By William Schomberg
LONDON (Reuters) – The Bank of England must decide next week whether to tell investors that they are betting too heavily on future interest rate hikes as Britain races ahead with COVID-19 vaccinations and the government pumps yet more cash into the economy.
In early 2020, financial markets were weighing up whether the BoE would cut rates below zero as the country reeled from its biggest economic collapse in three centuries last year.
But that was before a turnaround in expectations for global growth and inflation, triggered by U.S. President Joe Biden’s $1.9 trillion stimulus plan.
Britain’s recovery hopes were further boosted by finance minister Rishi Sunak’s announcement on March 3 of 65 billion pounds ($90 billion) in extra stimulus.
Investors now expect the BoE’s Bank Rate to rise to about 0.7% in three years’ time, up from its current all-time low of 0.1% although still way below its historic average.
Sterling has risen about 2% since the central bank’s last meeting on Feb. 4, and British government bonds recorded one of their biggest monthly sell-offs in over a decade in February.

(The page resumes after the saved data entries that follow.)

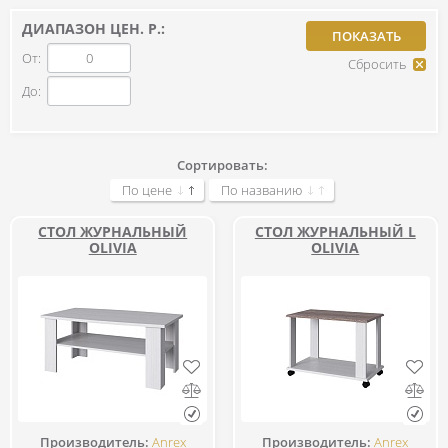
ДИАПАЗОН ЦЕН. Р.:
От:
До:
Сортировать:
По цене
По названию
СТОЛ ЖУРНАЛЬНЫЙ
СТОЛ ЖУРНАЛЬНЫЙ L
OLIVIA
OLIVIA
Производитель:
Anrex
Производитель:
Anrex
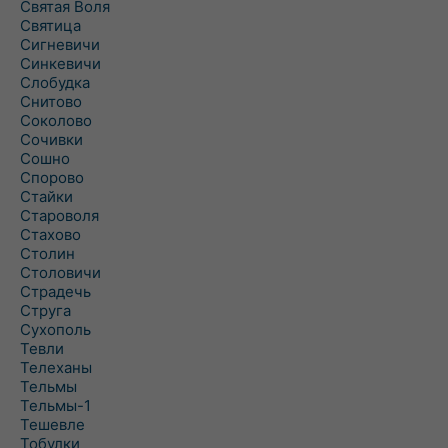
Святая Воля
Святица
Сигневичи
Синкевичи
Слобудка
Снитово
Соколово
Сочивки
Сошно
Спорово
Стайки
Староволя
Стахово
Столин
Столовичи
Страдечь
Струга
Сухополь
Тевли
Телеханы
Тельмы
Тельмы-1
Тешевле
Тобулки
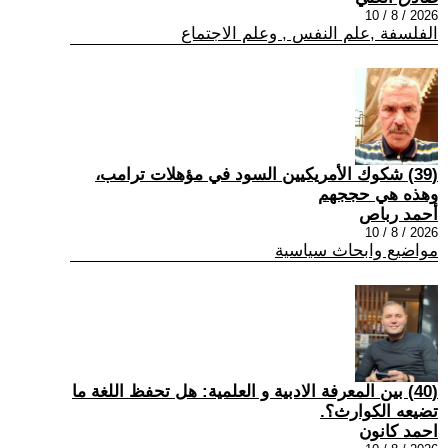
2026 / 8 / 10
الفلسفة ,علم النفس , وعلم الاجتماع
(39) شكوك الأمريكيين السود في مؤهلات ترامب،
وهذه هي حججهم
أحمد رباص
2026 / 8 / 10
مواضيع وابحاث سياسية
(40) بين المعرفة الادبية و العلمية: هل تحفظ اللغة ما
تضيعه الكوارث؟.
احمد كانون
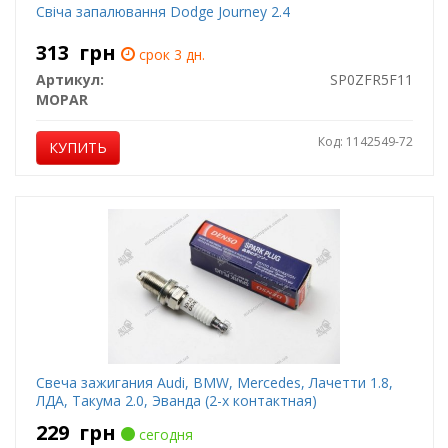
Свіча запалювання Dodge Journey 2.4
313
грн
срок 3 дн.
Артикул:
SP0ZFR5F11
MOPAR
Код: 1142549-72
КУПИТЬ
Свеча зажигания Audi, BMW, Mercedes, Лачетти 1.8,
ЛДА, Такума 2.0, Эванда (2-х контактная)
229
грн
сегодня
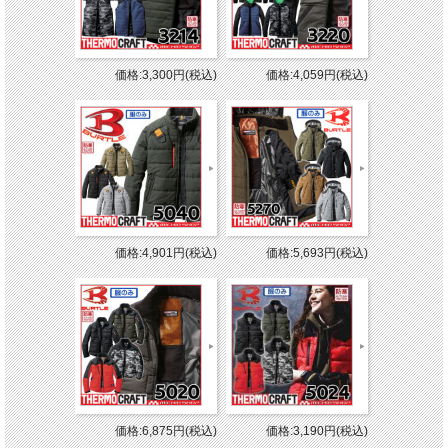
価格:3,300円(税込)
価格:4,059円(税込)
価格:4,901円(税込)
価格:5,693円(税込)
価格:6,875円(税込)
価格:3,190円(税込)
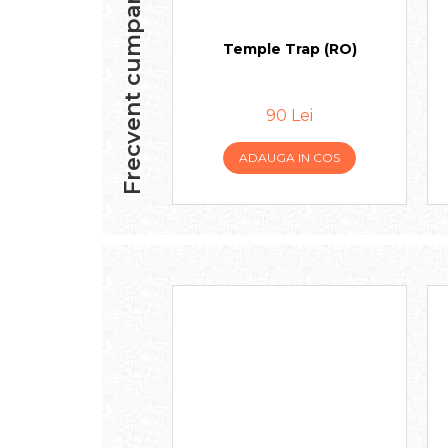
Frecvent cumparate impreuna
Temple Trap (RO)
90 Lei
ADAUGA IN COS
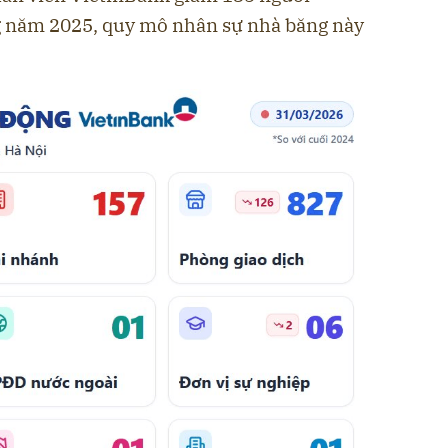
g năm 2025, quy mô nhân sự nhà băng này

“This constitutes a material tightening in financial conditions,” HSBC economists Elizabeth Martins and Simon Wells said in a note to clients. “The question for the BoE in March is whether this is warranted by growth and inflation expectations – and if not, then how and when it should act.”
Words of warning alone might not be enough from the BoE next Thursday, the HSBC economists said.
On March 4, Federal Reserve Chair Jerome Powell said a rise in market interest rates was “notable and caught my attention”, only for yields on U.S. Treasuries to rise further.
The BoE’s main policy tool, for now at least, is its 895 billion-pound bond-buying scheme which is due to be fully used up later this year, unless there is a further increase in its size or its pace is slowed down.
Analysts think the BoE will not change its stimulus programme on March 18 but it might send a signal that an increase to its bond-buying firepower is an option for May when it will announce new economic forecasts.
That would show that the BoE remains hesitant about counting too much on the recovery.
Governor Andrew Bailey said on Monday he was only cautiously optimistic due to the uncertainty about the pandemic’s impact on the economy and the risk of job losses when Sunak’s jobs protection measures finally end.
The BoE will also be checking that its assumption of a relatively small drag from Brexit – which fully kicked in on Jan. 1 – is borne out by the data.
Some other MPC members are more worried than Bailey about a weak recovery which could yet justify negative rates from later this year, once banks have had time to prepare.
Only BoE Chief Economist Andy Haldane has sounded the alarm about an inflation “tiger”.
Britain’s inflation rate is expected to hit the BoE’s 2% target in the coming months, but much of the rise will reflect last year’s pandemic hit and one-off changes to energy prices.
Bailey said this week that the BoE’s task was to get inflation back up to 2% and hold it there.